Let's get started on using Arize with MongoDB! ✨

**MongoDB** is a NoSQL database that allows you to store and retrieve data in a flexible, scalable, and efficient manner. **Arize** is an observability & monitoring tool that helps you pre-launch validate those model experiments & versions, and allows you to benchmark, monitor, and visualize your production model performance, data drift, data quality, and explainability after it has been deployed in production.

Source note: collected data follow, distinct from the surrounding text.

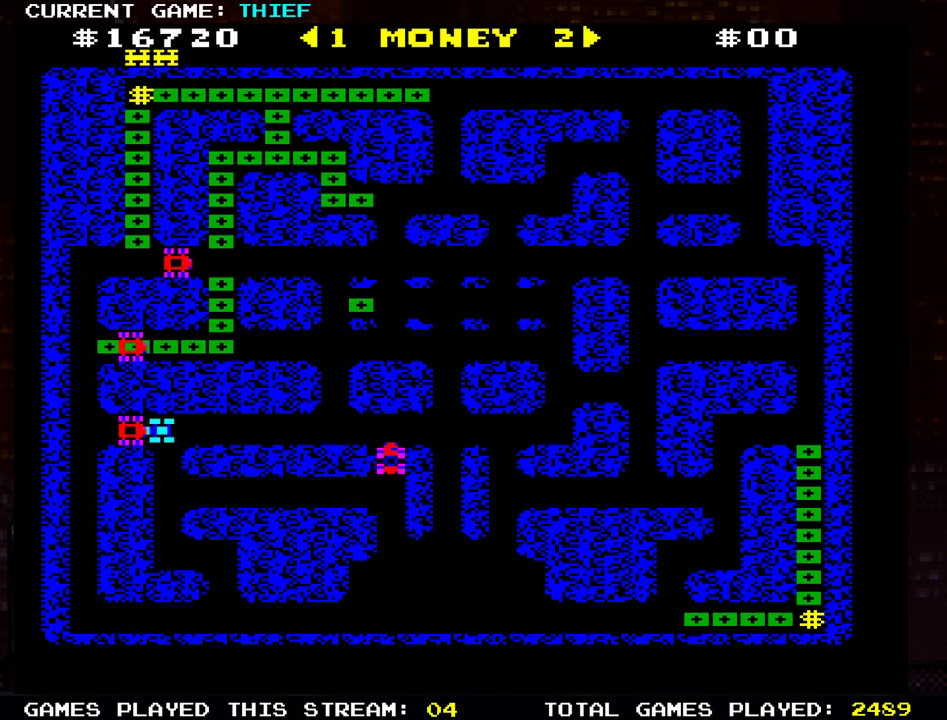
{"buttons": [], "left_stick": "center", "events": [[367, "left_stick", "center"]]}
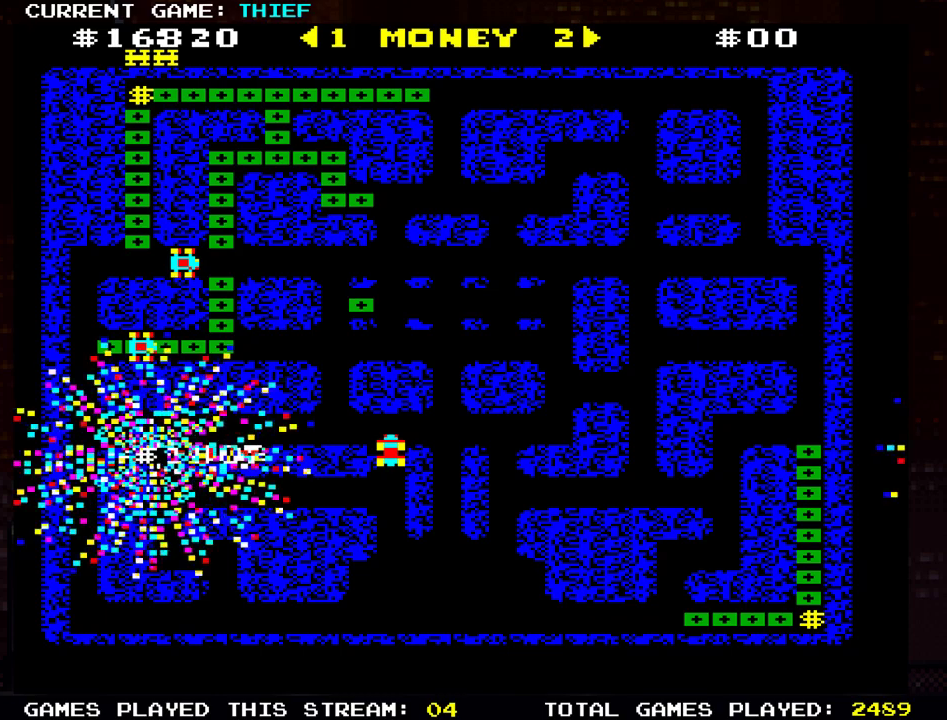
{"buttons": [], "left_stick": "up", "events": [[83, "left_stick", "up"]]}
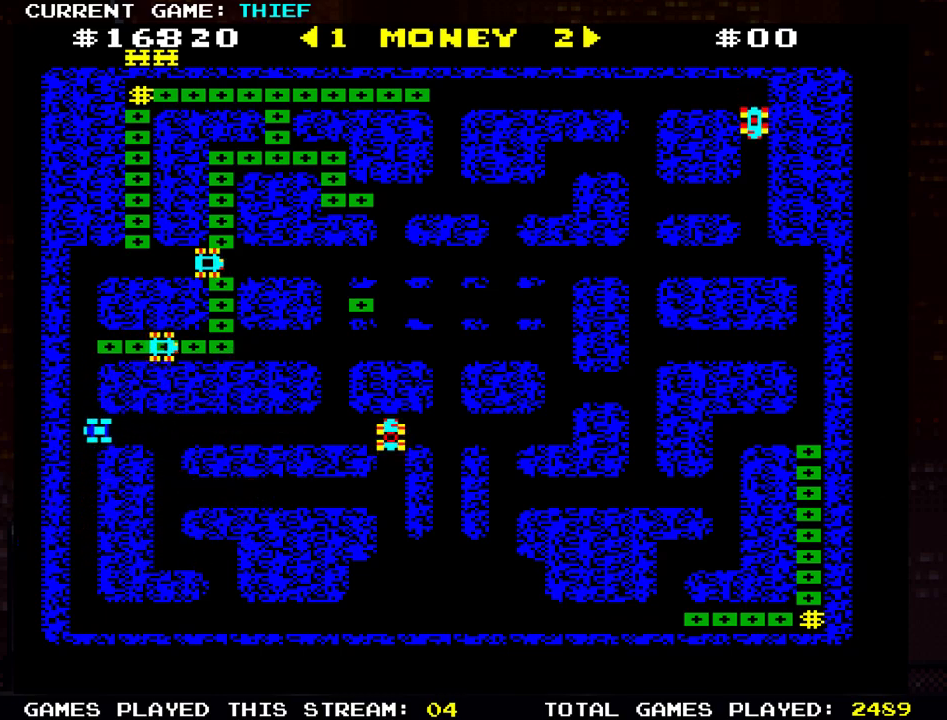
{"buttons": [], "left_stick": "right", "events": [[317, "left_stick", "right"]]}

This notebook will walk you through how to transfer model data from MongoDB to Arize.


## ✔️ Steps for this Walkthrough
1. Retrieve data from MongoDB
2. Define a data schema
3. Log data to Arize

In [None]:
!pip install -q arize "pymongo[srv]"

### Enter your Arize and MongoDB credentials

Your Arize Space ID and API Key can be found in the Arize UI under Space Settings.

Your MongoDB credentials can be found in the MongoDB UI under Database Access.

Your MongoDB database name and collection name can be found in the MongoDB UI by going to Overview > Browse Collections.

In [None]:
ARIZE_API_KEY = ''
ARIZE_SPACE_ID = ''

MONGO_USERNAME = ''
MONGO_PASSWORD = ''

MONGO_DB_NAME = ''
MONGO_COLLECTION_NAME = ''

### Connect to Arize


In [None]:
from arize.pandas.logger import Client, Schema
from arize.utils.types import ModelTypes, Environments, Schema, Metrics

arize_client = Client(space_id=ARIZE_SPACE_ID, api_key=ARIZE_API_KEY)

### Connect to MongoDB

In [None]:
from pymongo.mongo_client import MongoClient
from pymongo.server_api import ServerApi

uri = f"mongodb+srv://{MONGO_USERNAME}:{MONGO_PASSWORD}@cluster0.lq406.mongodb.net/?retryWrites=true&w=majority&appName=Cluster0"

# Create a new client and connect to the server
client = MongoClient(uri, server_api=ServerApi('1'))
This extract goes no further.